How would you describe your relationship to yourself?
When you ask yourself this question (one I often ask of clients), it’s easy to quickly respond with a sweeping declaration of self-love, indifference or self-hatred. But such statements don’t really capture the complexity of our relationship with ourselves.
And then there are those of us who would scratch our heads in bewilderment when asked this question. The idea of a self-directed relationship is something that’s completely overlooked.
But whether we think about it or not, we cannot escape ourselves completely.
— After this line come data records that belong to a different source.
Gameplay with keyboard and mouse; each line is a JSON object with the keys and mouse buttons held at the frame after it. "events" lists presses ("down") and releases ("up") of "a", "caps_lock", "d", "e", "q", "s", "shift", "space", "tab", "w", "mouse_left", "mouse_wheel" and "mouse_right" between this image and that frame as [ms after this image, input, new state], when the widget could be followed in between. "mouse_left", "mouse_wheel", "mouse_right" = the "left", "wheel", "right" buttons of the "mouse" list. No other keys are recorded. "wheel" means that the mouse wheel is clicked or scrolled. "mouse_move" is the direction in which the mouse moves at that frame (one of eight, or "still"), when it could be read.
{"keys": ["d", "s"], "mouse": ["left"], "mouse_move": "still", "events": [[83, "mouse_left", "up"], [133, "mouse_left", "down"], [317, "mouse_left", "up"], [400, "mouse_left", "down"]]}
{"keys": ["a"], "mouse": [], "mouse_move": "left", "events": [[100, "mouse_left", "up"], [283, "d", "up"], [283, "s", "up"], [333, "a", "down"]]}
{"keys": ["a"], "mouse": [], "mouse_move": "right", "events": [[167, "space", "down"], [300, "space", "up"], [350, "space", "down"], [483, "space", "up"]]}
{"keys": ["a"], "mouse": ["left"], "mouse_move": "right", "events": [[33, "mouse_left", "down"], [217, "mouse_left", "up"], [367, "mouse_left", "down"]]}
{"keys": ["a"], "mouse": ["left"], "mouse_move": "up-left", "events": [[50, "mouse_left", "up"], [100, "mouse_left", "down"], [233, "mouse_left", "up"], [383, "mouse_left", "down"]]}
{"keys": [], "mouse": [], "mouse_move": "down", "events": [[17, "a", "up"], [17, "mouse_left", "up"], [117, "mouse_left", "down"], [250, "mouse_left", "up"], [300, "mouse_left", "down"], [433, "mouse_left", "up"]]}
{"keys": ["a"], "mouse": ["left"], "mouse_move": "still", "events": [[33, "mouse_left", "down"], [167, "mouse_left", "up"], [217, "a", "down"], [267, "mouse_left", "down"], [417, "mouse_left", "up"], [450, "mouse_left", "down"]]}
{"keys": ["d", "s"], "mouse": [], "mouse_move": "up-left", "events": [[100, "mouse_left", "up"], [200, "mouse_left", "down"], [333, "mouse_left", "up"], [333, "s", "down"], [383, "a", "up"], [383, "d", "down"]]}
How our relationship with ourselves shapes our intimate relationship
The origins of our self-relationship
The journey into adulthood isn’t a smooth, linear process, even under the best of familial conditions. The relationships we are born into and the ones we later co-create throughout our lives profoundly shape our life’s journey—on the plus side, our relationships steer us, giving direction, mirroring and supporting our natural inclinations while challenging us to reach beyond the thresholds that define us. On the negative side, certain relationships aren’t a good fit between what we truly needed as children and what was offered.
A poor fit between what we are needing as children and what is offered to us can run the gamut from mild to severe; from temporary to chronic.
During such mismatches (especially those that are chronic), we must learn to shape ourselves in order to fit what our parent/caregiver requires rather than what is truly emerging from within us. A self-contorting process takes hold as we create a version of ourselves that matches up the external demands of others.
The psychoanalyst Donald Winnicott described how a false-self emerges under these conditions. Genuine self-expression and spontaneity are compromised in an effort to maintain the relationship we so desperately need with our caregivers.
The vulnerable child will find ways to shape his unfolding self in order to maintain this vital relational connection to the other. This, of course, is a difficult process since the child under these conditions is left to deal with his/her own emotional reactions without the benefit of an attuned other-connection that helps the child learn emotional regulation.
The roots of self-judgment
When empathic failures become the norm, surpassing moments of emotional resonance in number and scope; when the child’s needs continuously go unnoticed or are supplanted by the needs of his/her caregivers; when traumas overtake and shatter the child’s emotional core…under these and similar relational conditions, the child is forced to forgo him/herself by disconnecting from his/her own internal world, a world consisting of unmet needs, longings and desires.
Why would a child slowly dislodge herself from her own inner world of feelings, needs and desires, even when faced with unresponsive or chronically mis-attuned parenting?
The need to be protected and loved by our parents is all-consuming, and this need takes precedence over our emotional life. In fact, we may even turn against ourselves in order to keep this parental connection alive. Sometimes we mistakenly learn that we are the problem, that certain self-experiences and reactions do damage to our primary relationship.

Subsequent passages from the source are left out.